Yes, that is ellipse is meant to be the set of mag data that would be measured rotating the craft through all orientations (well all roll and pitch would be enough).

What have I to expect if the rotations are made for: 0<yaw<360, -20<picth<20 and -15<roll<15?

Is 3D mag calibration accurate and reliable only for large variation of pitch and roll?

Do you have suggestion about other calibration algorithms, please?

Thanks a lot.

Luca.

[peabody124]

fenestren, on 10 February 2011 - 04:33 PM, said:

What have I to expect if the rotations are made for: 0<yaw<360, -20<picth<20 and -15<roll<15?

Here is matlab some code assuming no distortions in the field and based in TX.

% magnetic vector in TX
Be = [9000 300 40000]';

% rotation matrix for each axis
Rx = @(x) [1 0 0; 0 cos(x) -sin(x); 0 sin(x) cos(x)];
Ry = @(y) [cos(y) 0 sin(y); 0 1 0; -sin(y) 0 cos(y)];
Rz = @(z) [cos(z) -sin(z) 0; sin(z) cos(z) 0; 0 0 1];

% set up the rotations dude asked for
yaw = (0:5:360) * pi / 180;
pitch = (-15:5:15) * pi / 180;
roll = (-15:5:15) * pi / 180;
[r p y] = meshgrid(roll,pitch,yaw);

% loop over linearized indicies
Br = zeros(3,numel(r));
for i = 1:numel(y)
	Br(:,i) = Rx(r(i))*Ry(p(i))*Rz(y(i)) * Be;
end

% plot the resulting field measurements
plot3(Br(1,:),Br(2,:),Br(3,:),'.')
xlabel('X field (nT)');
ylabel('Y field (nT)');
zlabel('Z field (nT)');

xlim([-40000 40000]);
ylim([-40000 40000]);
zlim([-40000 40000]);

and scaled evenly on each axis:



So you can see you only sample the top of the ellipsoid.

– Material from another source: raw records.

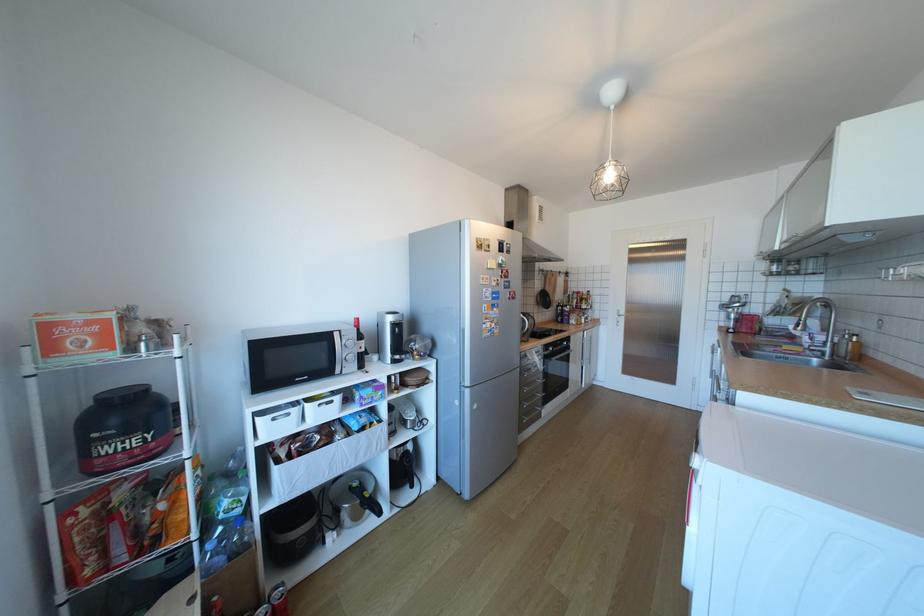
Where would you lift the black whey container? Please return your answer as a coordinate pair (x, y).

(122, 429)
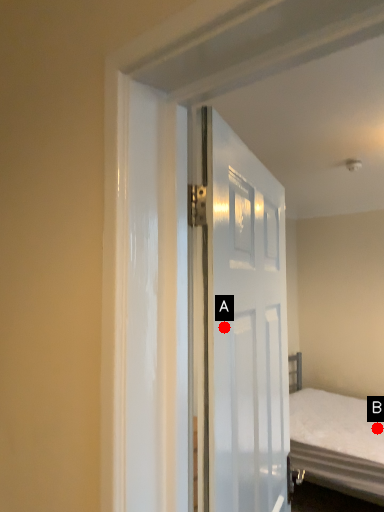
Question: Two points are circled on the image, labeled by A and B beside each circle. Which of the following is the farthest from the observer?

Choices:
 (A) A is further
 (B) B is further

Answer: (B)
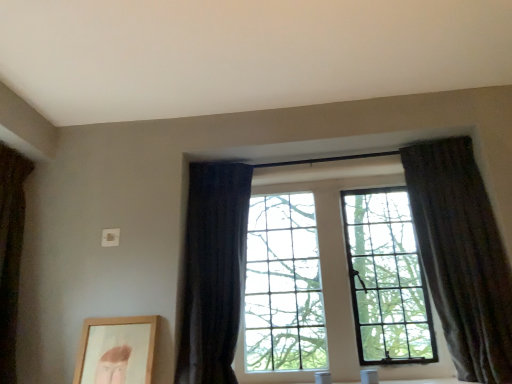
Question: Can you confirm if dark textured curtain at right, marked as the 3th curtain in a left-to-right arrangement, is thinner than dark fabric curtain at left, acting as the first curtain starting from the left?

Choices:
 (A) no
 (B) yes

Answer: (B)

Question: Considering the relative positions of dark textured curtain at right, marked as the 3th curtain in a left-to-right arrangement, and dark fabric curtain at left, which is the third curtain from right to left, in the image provided, is dark textured curtain at right, marked as the 3th curtain in a left-to-right arrangement, to the left of dark fabric curtain at left, which is the third curtain from right to left, from the viewer's perspective?

Choices:
 (A) no
 (B) yes

Answer: (A)

Question: Is dark textured curtain at right, which ranks as the first curtain in right-to-left order, bigger than dark fabric curtain at left, which is the third curtain from right to left?

Choices:
 (A) yes
 (B) no

Answer: (A)

Question: Can you confirm if dark textured curtain at right, which ranks as the first curtain in right-to-left order, is wider than dark fabric curtain at left, acting as the first curtain starting from the left?

Choices:
 (A) no
 (B) yes

Answer: (A)

Question: Is dark fabric curtain at left, which is the third curtain from right to left, at the back of dark textured curtain at right, marked as the 3th curtain in a left-to-right arrangement?

Choices:
 (A) no
 (B) yes

Answer: (A)

Question: From the image's perspective, is dark textured curtain at right, which ranks as the first curtain in right-to-left order, over dark fabric curtain at left, acting as the first curtain starting from the left?

Choices:
 (A) no
 (B) yes

Answer: (B)

Question: Does dark fabric curtain at left, which is the third curtain from right to left, have a greater height compared to wooden picture frame at lower left?

Choices:
 (A) no
 (B) yes

Answer: (B)

Question: Does dark fabric curtain at left, which is the third curtain from right to left, have a greater width compared to wooden picture frame at lower left?

Choices:
 (A) no
 (B) yes

Answer: (B)

Question: From a real-world perspective, is dark fabric curtain at left, acting as the first curtain starting from the left, physically above wooden picture frame at lower left?

Choices:
 (A) yes
 (B) no

Answer: (A)

Question: From the image's perspective, is dark fabric curtain at left, acting as the first curtain starting from the left, above wooden picture frame at lower left?

Choices:
 (A) no
 (B) yes

Answer: (B)

Question: Is dark fabric curtain at left, acting as the first curtain starting from the left, positioned with its back to wooden picture frame at lower left?

Choices:
 (A) no
 (B) yes

Answer: (A)

Question: Would you say dark fabric curtain at left, acting as the first curtain starting from the left, is outside wooden picture frame at lower left?

Choices:
 (A) no
 (B) yes

Answer: (B)

Question: Does dark fabric curtain at center, the 2th curtain viewed from the left, appear on the right side of dark fabric curtain at left, acting as the first curtain starting from the left?

Choices:
 (A) no
 (B) yes

Answer: (B)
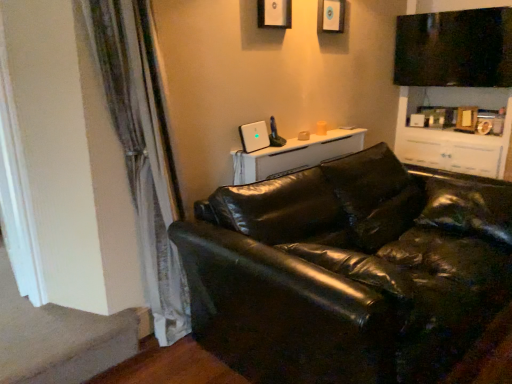
Identify the location of blank space situated above carpet at lower left (from a real-world perspective). The width and height of the screenshot is (512, 384). (39, 329).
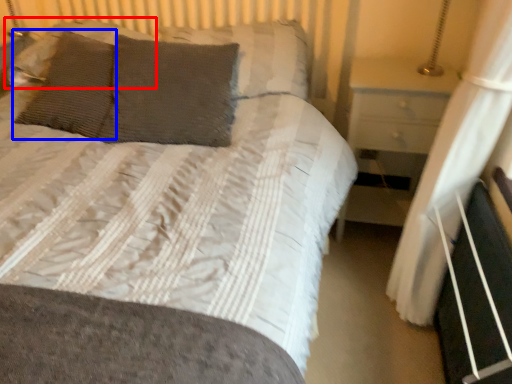
Question: Which object is closer to the camera taking this photo, pillow (highlighted by a red box) or pillow (highlighted by a blue box)?

Choices:
 (A) pillow
 (B) pillow

Answer: (B)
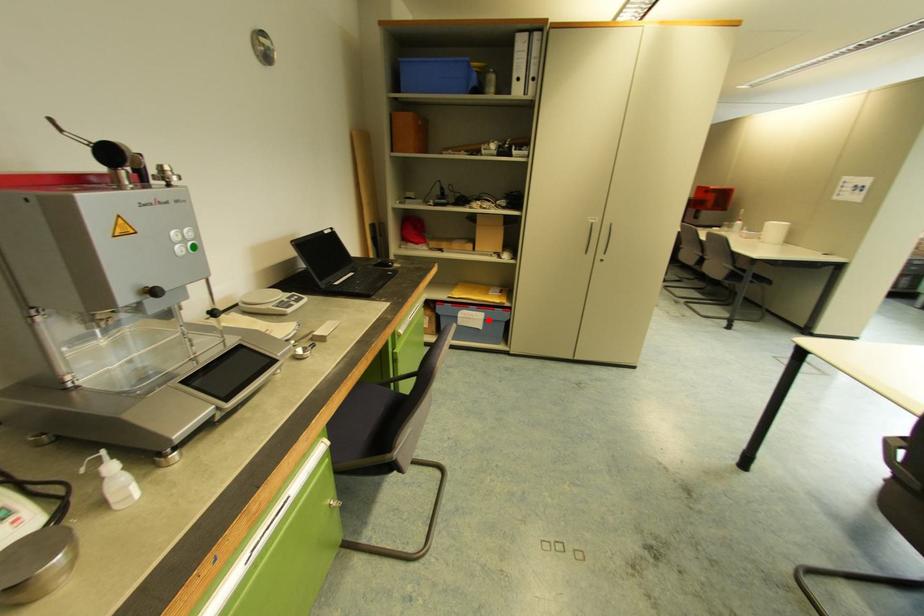
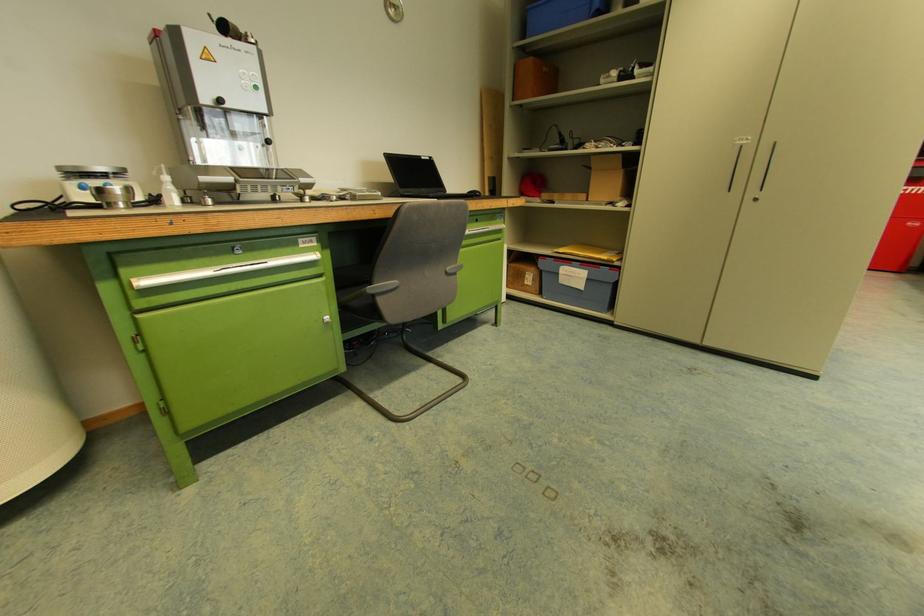
Question: A red point is marked in image1. In image2, is the corresponding 3D point closer to the camera or farther? Reply with the corresponding letter.

Choices:
 (A) The corresponding 3D point is closer.
 (B) The corresponding 3D point is farther.

Answer: (A)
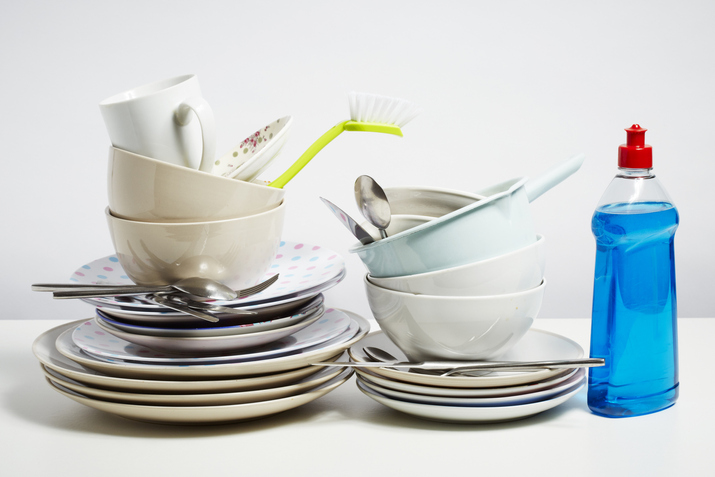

We use a 6pt calibration routine which is suspect is reasonable if your wires are tight and you don't pick up a lot of motor interference.  There's another guy (see thread about "Another STM32 Quad") who has a much more sophisticated algorithm that predicts based on motor speed.

Anyway, I'm not doing any more of your homework   You need to read more about this.

[Gary Mortimer]

Just seeing this one, catching it late, is it an OP easter egg design competiton?

[peabody124]

LOL.  Yeah.  Opie is going on an egg hunt!

[fenestren]

peabody124, on 10 February 2011 - 05:18 PM, said:

Here is matlab some code assuming no distortions in the field and based in TX.

Anyway, I'm not doing any more of your homework   You need to read more about this.

I'm not so expert like you with Matlab, but my code, although terribly far from being optimized, give me the same result.

n_punti=1000;

for i=0:(n_punti-1)
	heading_deg(1,i+1)=i*360/n_punti;
	
	bank_deg(1,i+1) = randi([-15 15]); % Vettore colonna da n elementi
		
	elevation_deg(1,i+1) = randi([-20 20]); % randi([-20 20]);
	
end;

bank = bank_deg*pi/180;
elevation = elevation_deg*pi/180;
heading = heading_deg*pi/180;

Figure 1: undistorted field @ San Francisco

 untitled.png   31.7K   47 downloads

Figure 2: undistorted field (red) and distorted field (blue)

 untitled2.png   8.02K   44 downloads

Figure 3: magnetometer value x, y, z

 untitled3.png   12.79K   46 downloads

I tried with ellipsoid fitting algotithm with awful results...

[peabody124]

yeah i think you'll need to sample more orientations to make it work well.